More business travelers are using scooters to get around town, and the rentable scooter trend is starting to show up in corporate expense reports.

The quarterly SpendSmart report from the expense management software provider Certify indicated the scooter startups Bird and Lime made up the majority of receipts in the category in the first quarter of the year, but Razor and Scoot are also jostling into the rankings. Bird collected 46 percent of all receipts and expenses, compared to 42 percent for Lime. Razor came in third with 8 percent of scooter transactions, while Scoot finished in fourth place at 4 percent.

Bird was also the least expensive scooter service, with an average receipt of $5.01, compared to Lime at $5.86, Razor at $5.95, and Scoot at $6.23. Bird and Lime were also the top-rated scooters in Q1 2019, each garnering a 4.5 star customer rating.

Scooter vendor share of business expenses

“Our findings are significant in that they demonstrate continued interest in sharing economy services among businesses and business travelers,” says Certify CEO Robert Neveu in a statement. “The emergence of scooters-as-a-service shows business travelers are time and cost conscious—if there’s a better way to get around, the business travel community will find it.”

Uber owns a minority stake in Lime, giving the ride-hailing giant a piece of the fast-expanding industry. Certify’s Q1 2019 SpendSmart report also indicated the continuing dominance of Uber on expense reports. The company, which is in the process of going public, was the most-expensed vendor, with 12.04 percent of all expenses in the first quarter, followed by Strabucks, at 3.94 percent, and Amazon, at 3.78 percent.

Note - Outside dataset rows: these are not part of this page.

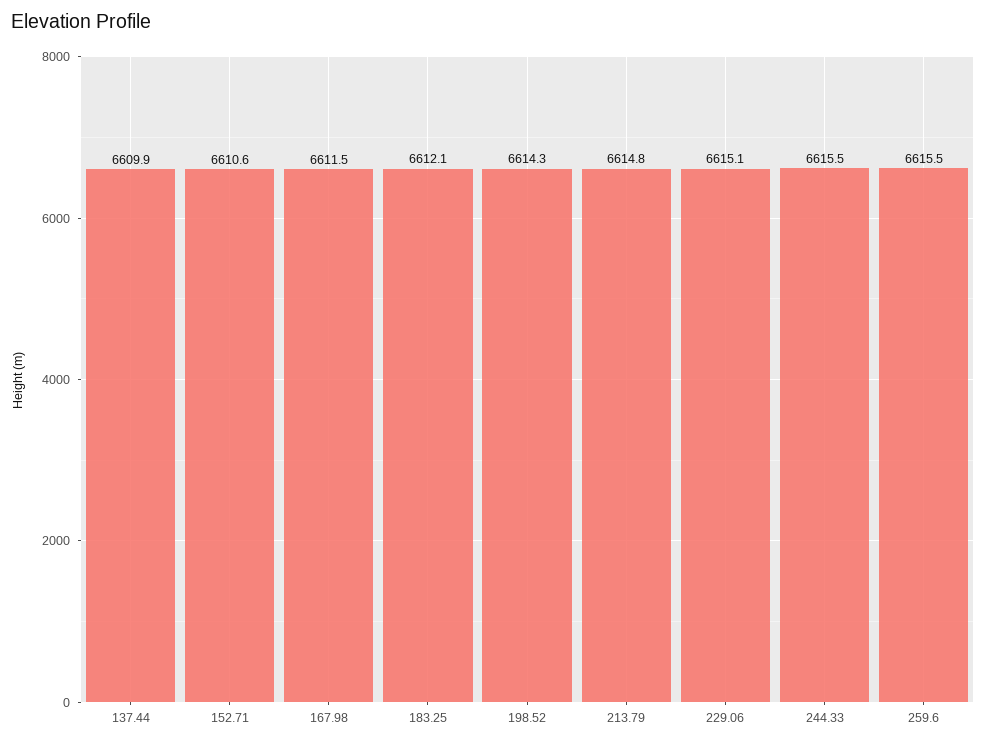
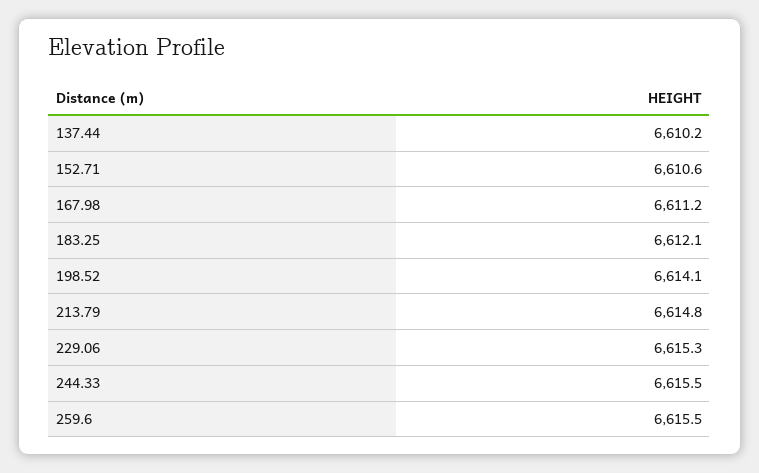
  {
-   "137.44": 6609.9,
+   "137.44": 6610.2,
    "152.71": 6610.6,
-   "167.98": 6611.5,
+   "167.98": 6611.2,
    "183.25": 6612.1,
-   "198.52": 6614.3,
+   "198.52": 6614.1,
    "213.79": 6614.8,
-   "229.06": 6615.1,
+   "229.06": 6615.3,
    "244.33": 6615.5,
    "259.6": 6615.5
  }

In the ride-hailing category, Uber was clearly dominant among its competitors, making up 73 percent of all car-related ride hailing transactions in the first quarter. Its main rival, Lyft, which recently went public, took 22 percent of receipts and expenses in the category, but that represented a nearly 4 percent increase over Q1 2018. Taxis were relegated to the remaining 6 percent of first quarter ride-hailing transactions, an indication of shifting trends among business travelers.

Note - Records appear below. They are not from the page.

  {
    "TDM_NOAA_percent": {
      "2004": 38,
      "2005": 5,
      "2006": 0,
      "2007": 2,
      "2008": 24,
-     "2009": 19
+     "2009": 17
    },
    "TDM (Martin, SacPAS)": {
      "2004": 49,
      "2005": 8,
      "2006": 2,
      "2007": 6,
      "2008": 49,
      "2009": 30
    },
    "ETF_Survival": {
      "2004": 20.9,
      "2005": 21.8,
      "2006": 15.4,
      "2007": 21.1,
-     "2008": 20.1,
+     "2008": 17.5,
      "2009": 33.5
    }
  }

Uber was also the least expensive car-related ride hailing option among business travelers in Q1, with an average receipt of $25.19 compared to $25.32 for Lyft. Taxis again brought up the rear on price, with an average transaction price of $33.53. While the average Uber and taxi expenses have remained about the same from Q1 2018 to Q1 2019, the average Lyft price has increased nearly $6 over that time period. For the fifth quarter in a row, though, Lyft was the top-rated ride hailing service, with an average rating of 4.9 stars, according to Certify’s 5-star customer rating system.

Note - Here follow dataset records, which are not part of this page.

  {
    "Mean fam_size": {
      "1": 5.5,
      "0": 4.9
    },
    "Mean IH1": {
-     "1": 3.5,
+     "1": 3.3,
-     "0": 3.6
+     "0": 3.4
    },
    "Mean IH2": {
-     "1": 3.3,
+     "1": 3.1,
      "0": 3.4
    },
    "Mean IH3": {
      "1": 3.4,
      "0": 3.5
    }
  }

Food delivery was another typical business expense in Q1 2019. Grubhub topped the list at 29 percent of all transactions compared to 21 percent for Uber Eats, 21 percent for DoorDash, 14 percent for Postmates, 10 percent for Caviar, and 6% for Seamless.

Caviar was the most expensive food delivery service in Q1 2019, with an average receipt of $113.61 compared to $81.16 for Seamless, $61.57 for Grubhub, $58.72 for DoorDash, $58.25 for Uber Eats, and $56.23 for Postmates. Caviar was also the highest rated service in Q1, scoring a perfect 5.0 in Certify’s 5-star rating system, followed by Uber Eats at 4.6 and Seamless at 4.5. Q1 2019 was the first quarter in which Certify tracked Caviar.

Starbucks was the most expensed food option in Q1 2019, accounting for 5 percent of transactions. Starbucks was also the most expensed breakfast option, making up 18 percent of all breakfast receipts and expenses in Q1 2019, while McDonald’s was the top lunch and dinner choice at 3 percent and 2 percent of transactions for those meals, respectively.

In terms of hotel expenses. Marriott at 9.08 percent topped Hampton Inn at 8.97 percent as the most expensed lodging service in Q1 2019; Marriott was also the most expensive, at $300.58 on average.

In the airline category, Delta was the most expensed airline in the first quarter of the year, earning 19 percent of all category transactions, compared to 17 percent for American Airlines.

Meanwhile, Alaska Airlines, JetBlue, and Southwest Airlines all tied for the top rating among airline vendors, with an average user rating of 4.6 stars.